Durante manifestação realizada nesta terça-feira em frente à Câmara Municipal de Belo Horizonte, o deputado federal Rogério Correia (PT) protagonizou um gesto irônico contra a proposta de concessão de título honorário ao senador Flávio Bolsonaro (PL). Correia exibiu um 'diploma' simbólico rotulado como 'cidadão master' e declarou que o senador "merece" a homenagem alternativa.
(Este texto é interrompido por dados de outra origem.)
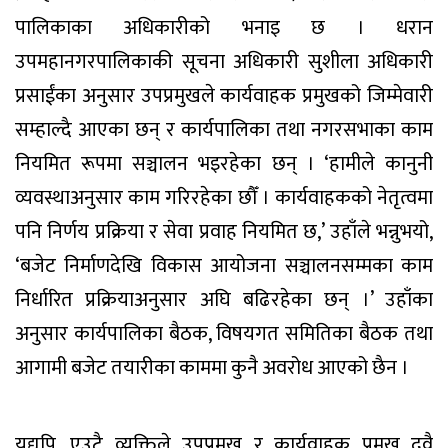
पालिकाका अधिकारीको भनाइ छ । धरान
उपमहानगरपालिकाकी सूचना अधिकारी सुशीला अधिकारी
प्रसाईंका अनुसार उपप्रमुखले कार्यवाहक प्रमुखको जिम्मेवारी
सम्हाल्दै आएका छन् र कार्यपालिका तथा नगरसभाका काम
नियमित रूपमा सञ्चालन भइरहेका छन् । ‘हामीले कानुनी
व्यवस्थाअनुसार काम गरिरहेका छौँ । कार्यवाहकको नेतृत्वमा
पनि निर्णय प्रक्रिया र सेवा प्रवाह नियमित छ,’ उहाँले भन्नुभयो,
‘बजेट निर्माणदेखि विकास आयोजना सञ्चालनसम्मका काम
निर्धारित प्रक्रियाअनुसार अघि बढिरहेका छन् ।’ उहाँका
अनुसार कार्यपालिका बैठक, विषयगत समितिका बैठक तथा
आगामी बजेट तयारीका काममा कुनै अवरोध आएको छैन ।
यद्यपि, एउटै व्यक्तिले उपप्रमुख र कार्यवाहक प्रमुख दुवै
O ato foi organizado por opositores à iniciativa do Legislativo municipal e teve tom de sátira política. Além da ironia, o parlamentar fez acusações mais contundentes: afirmou que Flávio Bolsonaro estaria agindo contra o Pix e que teria articulado, em encontro com Donald Trump, medidas que poderiam resultar na perda do sistema e até em uma taxação de 25%. São alegações graves que, segundo o registro do protesto, não vieram acompanhadas de provas apresentadas no local.

A cena reforça a polarização em torno de homenagens públicas e transforma uma decisão local em palco de disputa nacional. Para a Câmara de Belo Horizonte, a repercussão política aumenta o custo de aprovar o título: vereadores favoráveis terão de lidar com críticas públicas e com a cobertura que traduz o episódio em desgaste político para aliados do senador. Para a oposição, o gesto funciona como instrumento de pressão e comunicação simbólica.
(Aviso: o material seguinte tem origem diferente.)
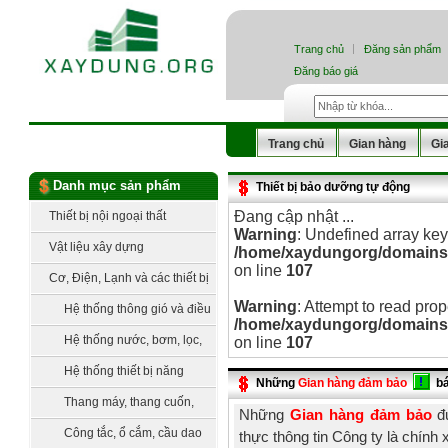
Trang chủ
Đăng sản phẩm
Đăng báo giá
Trang chủ
Gian hàng
Gi
Danh mục sản phẩm
Thiết bị bảo dưỡng tự động
Đang cập nhật ...
Thiết bị nội ngoại thất
Warning
: Undefined array key
Vật liệu xây dựng
/home/xaydungorg/domains/x
on line
107
Cơ, Điện, Lạnh và các thiết bị
Warning
: Attempt to read prop
công nghệ
Hệ thống thông gió và điều
/home/xaydungorg/domains/x
hòa không khí
Hệ thống nước, bơm, lọc,
on line
107
xử lý nước
Hệ thống thiết bị năng
Những
Gian hàng đảm bảo
b
lượng sạch
Thang máy, thang cuốn,
Những
Gian hàng đảm bảo
đư
vận thăng
Công tắc, ổ cắm, cầu dao
thực thông tin Công ty là chính 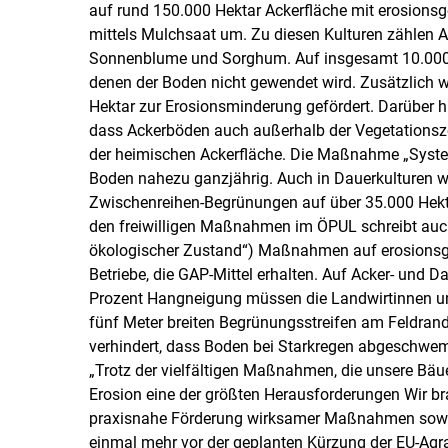
auf rund 150.000 Hektar Ackerfläche mit erosionsg
mittels Mulchsaat um. Zu diesen Kulturen zählen Ac
Sonnenblume und Sorghum. Auf insgesamt 10.000 H
denen der Boden nicht gewendet wird. Zusätzlich 
Hektar zur Erosionsminderung gefördert. Darüber 
dass Ackerböden auch außerhalb der Vegetationsze
der heimischen Ackerfläche. Die Maßnahme „Syste
Boden nahezu ganzjährig. Auch in Dauerkulturen w
Zwischenreihen-Begrünungen auf über 35.000 Hekt
den freiwilligen Maßnahmen im ÖPUL schreibt auch
ökologischer Zustand“) Maßnahmen auf erosionsgefäh
Betriebe, die GAP-Mittel erhalten. Auf Acker- und D
Prozent Hangneigung müssen die Landwirtinnen u
fünf Meter breiten Begrünungsstreifen am Feldran
verhindert, dass Boden bei Starkregen abgeschwe
„Trotz der vielfältigen Maßnahmen, die unsere Bäue
Erosion eine der größten Herausforderungen Wir b
praxisnahe Förderung wirksamer Maßnahmen sowie g
einmal mehr vor der geplanten Kürzung der EU-Agr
Do ponto de vista jornalístico, as acusações sobre o Pix e ligações internacionais exigem apuração e respostas claras das partes citadas. A homenagem proposta permanece no centro de um debate que extrapola o protocolo: trata-se de uma disputa sobre imagem pública, responsabilidade institucional e os limites entre gesto simbólico e exposição de alegações que podem influenciar a narrativa política nos próximos dias.